Das kann dem europäischen Publikum am Samstagabend – oder schon bei den beiden Semifinals des ESC, Dienstag und Donnerstag – nicht vermittelt werden: Wie rückständig und aufbruchswillig dieses Land ist. Und dass es einen ebensolchen Schub gern hätte durch den ESC wie 2002 Estland oder im Jahr darauf Lettland. In Aserbaidschan 2012 hatten am Ende die Mühen des autokratischen Re­gimes keinen Erfolg: Mit dem ESC in Baku war dieses Land als antidemokratisch profiliert – da nutzten die Glamourkulissen gar nichts.

62. Eurovision Song Contest

Wann und wo: Grand Final, Samstag, 21 Uhr (ARD), aus Kiew, Messezentrum

Favoriten: Italien, Portugal, Belgien, Bulgarien, Schweden.

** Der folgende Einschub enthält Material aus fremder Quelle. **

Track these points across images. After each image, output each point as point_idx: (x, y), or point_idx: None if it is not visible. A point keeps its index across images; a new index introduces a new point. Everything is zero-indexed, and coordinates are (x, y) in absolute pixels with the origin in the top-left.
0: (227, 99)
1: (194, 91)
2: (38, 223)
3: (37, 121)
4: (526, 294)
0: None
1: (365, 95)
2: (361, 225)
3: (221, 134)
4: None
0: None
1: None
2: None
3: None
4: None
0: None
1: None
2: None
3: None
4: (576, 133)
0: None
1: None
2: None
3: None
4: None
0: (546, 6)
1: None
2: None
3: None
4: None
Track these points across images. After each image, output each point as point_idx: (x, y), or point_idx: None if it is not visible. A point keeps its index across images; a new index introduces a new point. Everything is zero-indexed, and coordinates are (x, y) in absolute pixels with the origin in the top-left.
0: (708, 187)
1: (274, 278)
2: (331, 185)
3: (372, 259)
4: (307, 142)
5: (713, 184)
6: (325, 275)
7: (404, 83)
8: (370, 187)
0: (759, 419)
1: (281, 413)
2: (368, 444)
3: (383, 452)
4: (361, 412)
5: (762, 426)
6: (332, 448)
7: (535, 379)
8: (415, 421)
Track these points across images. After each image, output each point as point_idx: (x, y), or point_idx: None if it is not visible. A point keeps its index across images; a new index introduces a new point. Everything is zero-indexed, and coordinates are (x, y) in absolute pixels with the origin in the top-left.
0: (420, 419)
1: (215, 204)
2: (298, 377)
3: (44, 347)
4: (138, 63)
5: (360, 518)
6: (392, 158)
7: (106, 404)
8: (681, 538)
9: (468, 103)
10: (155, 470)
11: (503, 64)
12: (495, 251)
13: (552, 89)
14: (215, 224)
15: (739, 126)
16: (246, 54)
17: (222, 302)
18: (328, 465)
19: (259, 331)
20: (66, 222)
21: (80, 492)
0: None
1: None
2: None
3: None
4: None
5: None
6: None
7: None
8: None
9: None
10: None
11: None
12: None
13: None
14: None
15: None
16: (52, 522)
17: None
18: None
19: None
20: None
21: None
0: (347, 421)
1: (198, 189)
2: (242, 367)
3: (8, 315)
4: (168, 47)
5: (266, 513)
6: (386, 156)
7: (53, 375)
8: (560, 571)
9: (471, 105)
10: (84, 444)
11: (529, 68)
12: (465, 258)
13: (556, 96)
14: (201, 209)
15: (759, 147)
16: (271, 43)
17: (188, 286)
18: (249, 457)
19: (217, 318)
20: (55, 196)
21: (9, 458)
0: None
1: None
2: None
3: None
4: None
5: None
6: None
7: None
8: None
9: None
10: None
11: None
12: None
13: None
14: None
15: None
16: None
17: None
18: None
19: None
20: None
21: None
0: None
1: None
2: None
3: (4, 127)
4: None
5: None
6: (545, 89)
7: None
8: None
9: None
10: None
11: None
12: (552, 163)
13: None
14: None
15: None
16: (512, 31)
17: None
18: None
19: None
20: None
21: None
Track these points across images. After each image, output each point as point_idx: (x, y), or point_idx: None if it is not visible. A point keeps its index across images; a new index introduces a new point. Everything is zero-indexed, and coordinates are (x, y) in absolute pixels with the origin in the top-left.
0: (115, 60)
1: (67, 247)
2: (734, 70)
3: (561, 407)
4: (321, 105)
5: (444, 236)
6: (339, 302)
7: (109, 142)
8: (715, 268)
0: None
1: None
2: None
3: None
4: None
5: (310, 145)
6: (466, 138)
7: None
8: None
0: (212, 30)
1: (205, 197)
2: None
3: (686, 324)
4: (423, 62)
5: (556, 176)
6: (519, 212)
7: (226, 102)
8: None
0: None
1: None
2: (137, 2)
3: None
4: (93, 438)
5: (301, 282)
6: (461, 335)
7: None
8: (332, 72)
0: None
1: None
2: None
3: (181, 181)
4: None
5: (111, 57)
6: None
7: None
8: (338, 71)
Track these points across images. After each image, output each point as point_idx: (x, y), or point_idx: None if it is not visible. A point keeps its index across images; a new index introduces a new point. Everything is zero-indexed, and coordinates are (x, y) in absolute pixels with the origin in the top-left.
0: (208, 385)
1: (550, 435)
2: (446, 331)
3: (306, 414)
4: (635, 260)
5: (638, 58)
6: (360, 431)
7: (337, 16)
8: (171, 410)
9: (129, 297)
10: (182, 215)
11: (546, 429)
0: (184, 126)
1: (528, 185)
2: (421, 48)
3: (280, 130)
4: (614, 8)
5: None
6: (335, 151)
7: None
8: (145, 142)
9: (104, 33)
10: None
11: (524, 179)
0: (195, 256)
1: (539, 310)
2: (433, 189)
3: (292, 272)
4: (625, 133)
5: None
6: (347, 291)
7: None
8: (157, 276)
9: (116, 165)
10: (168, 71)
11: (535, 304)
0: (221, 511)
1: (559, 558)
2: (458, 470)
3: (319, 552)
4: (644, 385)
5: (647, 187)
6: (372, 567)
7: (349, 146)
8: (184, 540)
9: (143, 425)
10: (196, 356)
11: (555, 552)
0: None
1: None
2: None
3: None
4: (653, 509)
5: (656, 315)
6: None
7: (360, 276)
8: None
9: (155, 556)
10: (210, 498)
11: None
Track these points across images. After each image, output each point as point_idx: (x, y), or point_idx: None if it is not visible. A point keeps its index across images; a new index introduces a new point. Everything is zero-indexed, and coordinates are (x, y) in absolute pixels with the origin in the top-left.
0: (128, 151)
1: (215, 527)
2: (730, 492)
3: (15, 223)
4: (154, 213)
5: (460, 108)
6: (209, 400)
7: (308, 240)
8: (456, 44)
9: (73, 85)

Letzter Platz: Titelverteidiger ist Deutschland. Sängerin Levina ist die stylishste Sängerin unter allen und, besonderer Akzent, nicht in Blütenweiß gewandet.

Abstimmung: Jurys und Televoting, je zur Hälfte gewichtig.

Einstimmung: Doku auf Arte: „Zwölf Punkte für einen Hit“, Freitag, 21:45 Uhr.

Der Autor: Jan Feddersen ist taz-Redakteur. Er bloggt auf der NDR-Plattform eurovision.de über den ESC. Mehr auf taz.de und in der taz.am wochenende.

An der musikalischen Auswahl des eigenen Beitrags hat der ukrainische Fernsehsender auch schon erkennen lassen: Nein, das Ding wollen wir nächstes Jahr nicht noch einmal ausrichten müssen. Die Band O.Torwald spielt humorlosen Rock, wenngleich sie der einzige Act bei diesem ESC ist, die es mit diesem Stil probiert. Aber Punkte – nein, das wird nix.

Im nächsten Jahr wird das Event in ruhige Gewässer wechseln, das scheint festzustehen. Italiens Francesco Gabbani, der Portugiese Salvador Sobral oder die Belgierin Blanche sind die Favorisierten – aus Ländern der EU, die die politische Aufladung des ESC mit schierer Unaufladungsfähigkeit unterlaufen werden. Die Ukraine gäbe viel dafür, genau diese Normalität zu haben.

Vom russischen Boykott dieses Fests spricht keiner mehr: Es sind ja russische Besucher*innen hier, es gibt Journalisten aus Moskau, die ins Land gelassen wurden. Der Unterschied, der sie von den Abgewiesenen trennt, ist simpel: Sie feierten die Okkupation der Krim nicht als Heldenakt – und waren deshalb auch nicht in den Listen des Geheimdiensts namentlich notiert.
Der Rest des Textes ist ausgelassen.